__About this task__
Could you render the data from the line containing "Let my position" up to and including the line containing "facing away from" as a Markdown table with the columns Row and Line, numbering each line and skipping blank ones?
::::
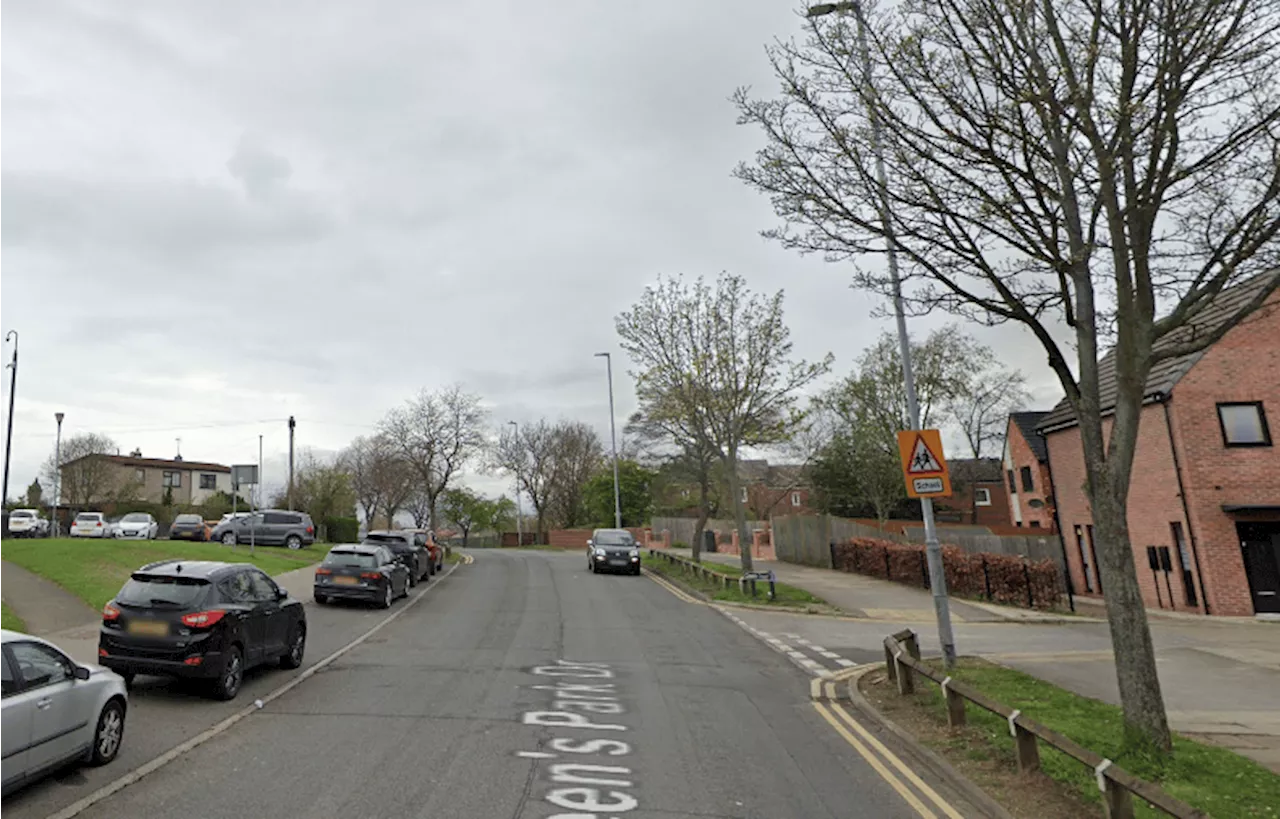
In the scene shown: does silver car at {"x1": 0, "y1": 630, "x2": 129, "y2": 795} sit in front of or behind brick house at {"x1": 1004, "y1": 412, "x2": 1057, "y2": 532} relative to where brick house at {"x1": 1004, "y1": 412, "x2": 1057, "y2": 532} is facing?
in front

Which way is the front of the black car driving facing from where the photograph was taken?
facing the viewer

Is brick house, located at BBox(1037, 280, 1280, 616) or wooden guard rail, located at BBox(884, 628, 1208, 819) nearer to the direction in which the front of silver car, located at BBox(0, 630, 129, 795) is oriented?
the brick house

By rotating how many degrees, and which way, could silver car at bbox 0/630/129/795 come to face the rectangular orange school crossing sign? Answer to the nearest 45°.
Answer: approximately 45° to its right

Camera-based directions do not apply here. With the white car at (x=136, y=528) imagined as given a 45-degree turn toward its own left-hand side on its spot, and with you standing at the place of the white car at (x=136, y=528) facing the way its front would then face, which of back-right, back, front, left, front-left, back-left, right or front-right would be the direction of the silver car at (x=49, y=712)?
front

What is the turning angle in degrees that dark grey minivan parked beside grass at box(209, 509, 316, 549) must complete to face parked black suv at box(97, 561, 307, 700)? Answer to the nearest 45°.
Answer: approximately 90° to its left

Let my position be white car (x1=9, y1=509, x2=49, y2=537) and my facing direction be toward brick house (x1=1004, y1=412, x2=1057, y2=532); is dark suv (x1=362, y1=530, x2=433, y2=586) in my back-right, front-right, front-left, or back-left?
front-right

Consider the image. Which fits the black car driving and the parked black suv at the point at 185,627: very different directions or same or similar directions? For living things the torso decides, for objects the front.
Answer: very different directions

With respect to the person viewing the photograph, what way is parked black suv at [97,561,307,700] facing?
facing away from the viewer and to the right of the viewer

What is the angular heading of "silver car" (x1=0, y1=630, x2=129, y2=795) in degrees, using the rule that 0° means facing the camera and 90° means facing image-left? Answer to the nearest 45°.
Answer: approximately 225°

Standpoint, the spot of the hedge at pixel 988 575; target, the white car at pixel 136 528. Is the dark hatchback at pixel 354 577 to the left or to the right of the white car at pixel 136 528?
left

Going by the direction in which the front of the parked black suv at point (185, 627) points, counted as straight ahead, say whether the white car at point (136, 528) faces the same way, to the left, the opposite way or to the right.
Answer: the opposite way

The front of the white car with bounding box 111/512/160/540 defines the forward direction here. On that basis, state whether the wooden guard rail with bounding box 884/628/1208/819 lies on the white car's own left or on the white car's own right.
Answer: on the white car's own left

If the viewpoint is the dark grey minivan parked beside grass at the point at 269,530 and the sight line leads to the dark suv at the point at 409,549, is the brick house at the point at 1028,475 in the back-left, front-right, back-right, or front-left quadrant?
front-left

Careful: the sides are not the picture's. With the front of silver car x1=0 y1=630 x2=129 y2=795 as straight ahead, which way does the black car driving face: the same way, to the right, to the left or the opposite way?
the opposite way

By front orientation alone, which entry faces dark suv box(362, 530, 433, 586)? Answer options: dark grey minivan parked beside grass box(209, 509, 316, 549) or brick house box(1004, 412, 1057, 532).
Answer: the brick house

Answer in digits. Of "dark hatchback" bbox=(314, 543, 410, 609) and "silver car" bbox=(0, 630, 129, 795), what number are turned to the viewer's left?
0

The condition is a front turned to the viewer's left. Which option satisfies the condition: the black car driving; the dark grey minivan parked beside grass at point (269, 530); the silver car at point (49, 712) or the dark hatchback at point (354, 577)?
the dark grey minivan parked beside grass

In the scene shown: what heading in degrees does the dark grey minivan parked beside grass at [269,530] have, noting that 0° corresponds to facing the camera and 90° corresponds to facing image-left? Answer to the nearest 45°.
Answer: approximately 90°

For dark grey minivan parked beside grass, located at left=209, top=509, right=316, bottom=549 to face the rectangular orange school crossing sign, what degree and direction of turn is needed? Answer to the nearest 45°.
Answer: approximately 90° to its left
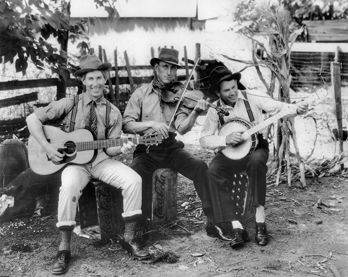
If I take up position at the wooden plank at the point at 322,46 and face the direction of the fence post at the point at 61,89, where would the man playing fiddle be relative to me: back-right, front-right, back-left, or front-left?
front-left

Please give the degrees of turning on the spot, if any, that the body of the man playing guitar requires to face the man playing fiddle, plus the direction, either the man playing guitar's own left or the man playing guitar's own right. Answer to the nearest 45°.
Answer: approximately 135° to the man playing guitar's own left

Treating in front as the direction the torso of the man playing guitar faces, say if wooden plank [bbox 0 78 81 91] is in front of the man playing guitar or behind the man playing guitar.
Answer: behind

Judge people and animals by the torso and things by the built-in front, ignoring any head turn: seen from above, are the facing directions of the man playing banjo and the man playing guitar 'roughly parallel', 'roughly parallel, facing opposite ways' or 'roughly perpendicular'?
roughly parallel

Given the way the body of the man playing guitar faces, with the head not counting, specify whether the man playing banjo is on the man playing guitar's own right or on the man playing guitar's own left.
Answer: on the man playing guitar's own left

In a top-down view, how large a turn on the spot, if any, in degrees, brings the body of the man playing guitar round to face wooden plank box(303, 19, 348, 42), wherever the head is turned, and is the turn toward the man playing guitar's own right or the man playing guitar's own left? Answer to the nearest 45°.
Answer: approximately 135° to the man playing guitar's own left

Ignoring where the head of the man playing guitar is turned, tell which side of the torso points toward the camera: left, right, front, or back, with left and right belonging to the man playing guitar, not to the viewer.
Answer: front

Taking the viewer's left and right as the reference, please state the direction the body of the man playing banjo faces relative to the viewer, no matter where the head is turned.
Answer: facing the viewer

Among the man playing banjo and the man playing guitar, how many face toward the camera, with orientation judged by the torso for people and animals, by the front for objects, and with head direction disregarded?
2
::::
__Exercise result__
| Row | Line |
|---|---|
| 1 | Let my position be white car (x1=9, y1=509, x2=49, y2=537) and my facing direction be toward brick house (x1=1004, y1=412, x2=1057, y2=532); is dark suv (x1=362, y1=530, x2=433, y2=586) in my back-right, front-right, front-left, or back-left? |
| 2 | front-right |
| 3 | Consider the image. Which fits the black car driving and the parked black suv at the point at 185,627: very different directions or same or similar directions? For living things the torso decides, for objects the front. |
| 4 | Answer: very different directions |
| 5 | With respect to the person viewing the photograph, what way is parked black suv at [97,561,307,700] facing? |
| 6 | facing away from the viewer and to the right of the viewer |